◆ **Try it**
Within the listing below, locate all lines containing the word "tumor". Copy each one.

◆ **Available records**

* * *

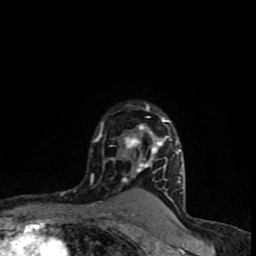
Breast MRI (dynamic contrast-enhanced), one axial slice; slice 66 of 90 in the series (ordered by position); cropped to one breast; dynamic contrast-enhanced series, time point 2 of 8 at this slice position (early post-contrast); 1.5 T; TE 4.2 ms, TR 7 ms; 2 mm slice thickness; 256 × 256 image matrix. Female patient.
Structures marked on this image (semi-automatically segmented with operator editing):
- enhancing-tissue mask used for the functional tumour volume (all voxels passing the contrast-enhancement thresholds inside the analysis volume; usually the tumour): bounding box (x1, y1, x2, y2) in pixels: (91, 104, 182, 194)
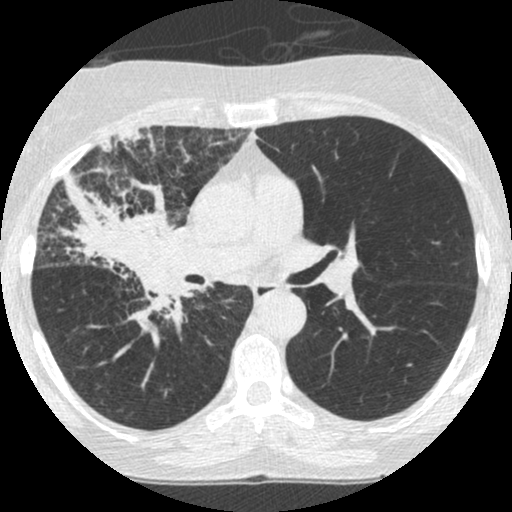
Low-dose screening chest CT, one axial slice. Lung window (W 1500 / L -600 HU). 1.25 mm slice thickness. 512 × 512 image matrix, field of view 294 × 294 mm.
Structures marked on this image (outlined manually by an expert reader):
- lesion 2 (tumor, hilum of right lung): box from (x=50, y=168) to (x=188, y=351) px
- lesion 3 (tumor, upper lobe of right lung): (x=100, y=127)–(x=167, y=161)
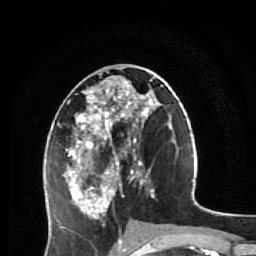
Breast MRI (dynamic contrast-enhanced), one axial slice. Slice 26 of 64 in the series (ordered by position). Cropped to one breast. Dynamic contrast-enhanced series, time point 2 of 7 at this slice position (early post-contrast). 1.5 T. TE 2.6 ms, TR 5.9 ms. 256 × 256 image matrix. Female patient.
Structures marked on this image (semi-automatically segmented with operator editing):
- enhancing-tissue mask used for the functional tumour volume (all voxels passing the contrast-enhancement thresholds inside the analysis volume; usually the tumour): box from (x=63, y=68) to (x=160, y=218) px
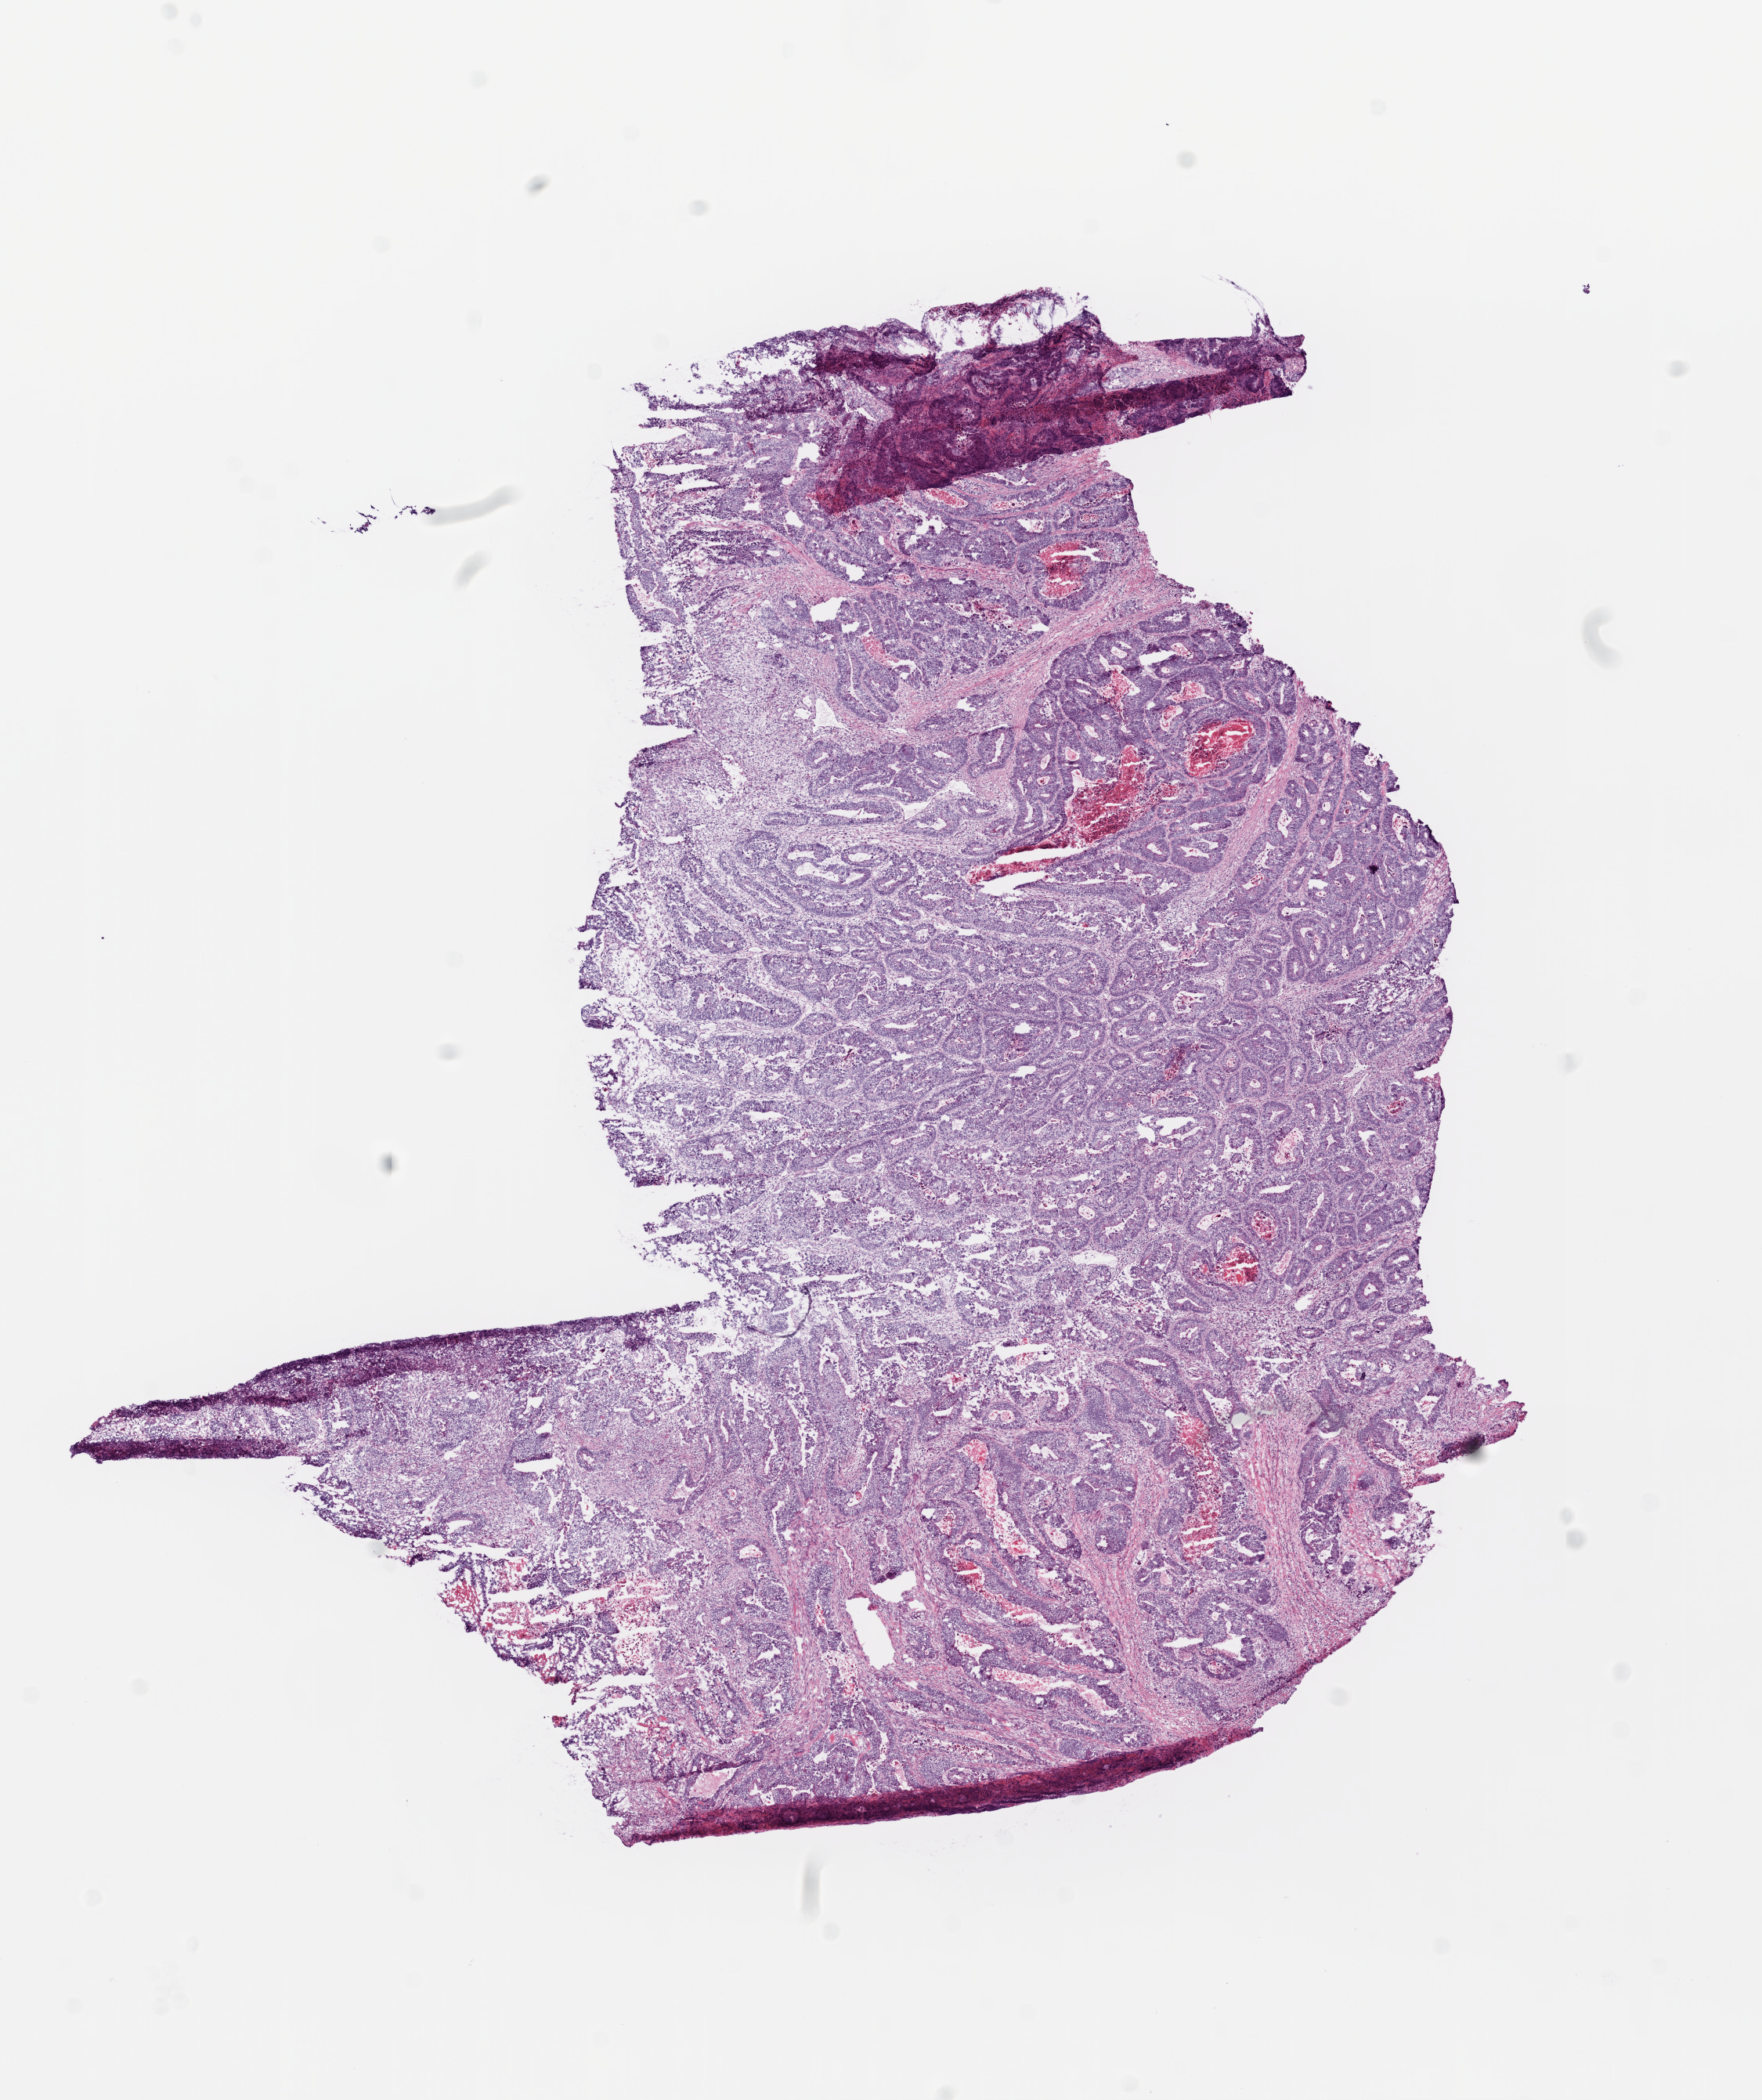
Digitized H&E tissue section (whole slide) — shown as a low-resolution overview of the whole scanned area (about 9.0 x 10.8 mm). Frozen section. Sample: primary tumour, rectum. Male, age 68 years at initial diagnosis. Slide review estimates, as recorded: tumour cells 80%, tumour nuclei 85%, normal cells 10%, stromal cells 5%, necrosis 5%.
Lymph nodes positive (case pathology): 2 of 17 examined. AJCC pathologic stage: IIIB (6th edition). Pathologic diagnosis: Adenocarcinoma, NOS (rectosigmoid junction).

* * *

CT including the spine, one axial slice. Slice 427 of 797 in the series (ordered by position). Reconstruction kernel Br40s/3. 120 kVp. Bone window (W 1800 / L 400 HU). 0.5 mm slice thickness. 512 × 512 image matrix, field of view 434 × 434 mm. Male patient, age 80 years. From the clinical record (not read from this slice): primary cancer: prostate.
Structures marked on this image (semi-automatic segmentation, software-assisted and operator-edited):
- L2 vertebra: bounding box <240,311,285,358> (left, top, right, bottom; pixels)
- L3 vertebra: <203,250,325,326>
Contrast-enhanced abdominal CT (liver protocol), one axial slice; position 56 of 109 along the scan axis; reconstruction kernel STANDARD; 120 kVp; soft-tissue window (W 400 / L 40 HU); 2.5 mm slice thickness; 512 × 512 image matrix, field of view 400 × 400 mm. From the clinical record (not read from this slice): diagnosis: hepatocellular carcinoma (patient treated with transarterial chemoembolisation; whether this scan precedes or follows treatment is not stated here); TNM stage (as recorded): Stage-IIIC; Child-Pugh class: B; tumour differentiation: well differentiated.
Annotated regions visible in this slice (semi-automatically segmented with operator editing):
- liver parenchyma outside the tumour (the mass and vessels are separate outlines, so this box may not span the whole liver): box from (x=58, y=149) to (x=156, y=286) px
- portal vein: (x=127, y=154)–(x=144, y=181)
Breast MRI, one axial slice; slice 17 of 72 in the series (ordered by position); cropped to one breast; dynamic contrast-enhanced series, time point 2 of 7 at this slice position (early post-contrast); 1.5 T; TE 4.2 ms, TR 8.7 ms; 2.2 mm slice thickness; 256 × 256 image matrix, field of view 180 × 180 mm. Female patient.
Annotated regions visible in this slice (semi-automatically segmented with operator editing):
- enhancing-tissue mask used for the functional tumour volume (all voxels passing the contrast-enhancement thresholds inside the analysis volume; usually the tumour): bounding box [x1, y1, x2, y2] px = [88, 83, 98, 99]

* * *

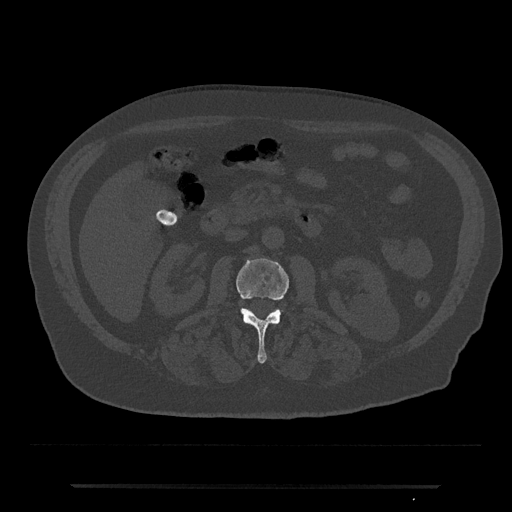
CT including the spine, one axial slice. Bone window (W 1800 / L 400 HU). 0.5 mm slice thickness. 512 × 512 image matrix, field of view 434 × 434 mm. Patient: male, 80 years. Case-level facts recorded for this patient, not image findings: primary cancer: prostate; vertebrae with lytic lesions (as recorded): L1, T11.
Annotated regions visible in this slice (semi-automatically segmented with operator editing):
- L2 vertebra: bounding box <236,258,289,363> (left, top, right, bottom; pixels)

* * *

◆ **Answer section**
- lesion 2 (tumor, hilum of right lung): box from (x=50, y=168) to (x=188, y=351) px
- lesion 3 (tumor, upper lobe of right lung): (x=100, y=127)–(x=167, y=161)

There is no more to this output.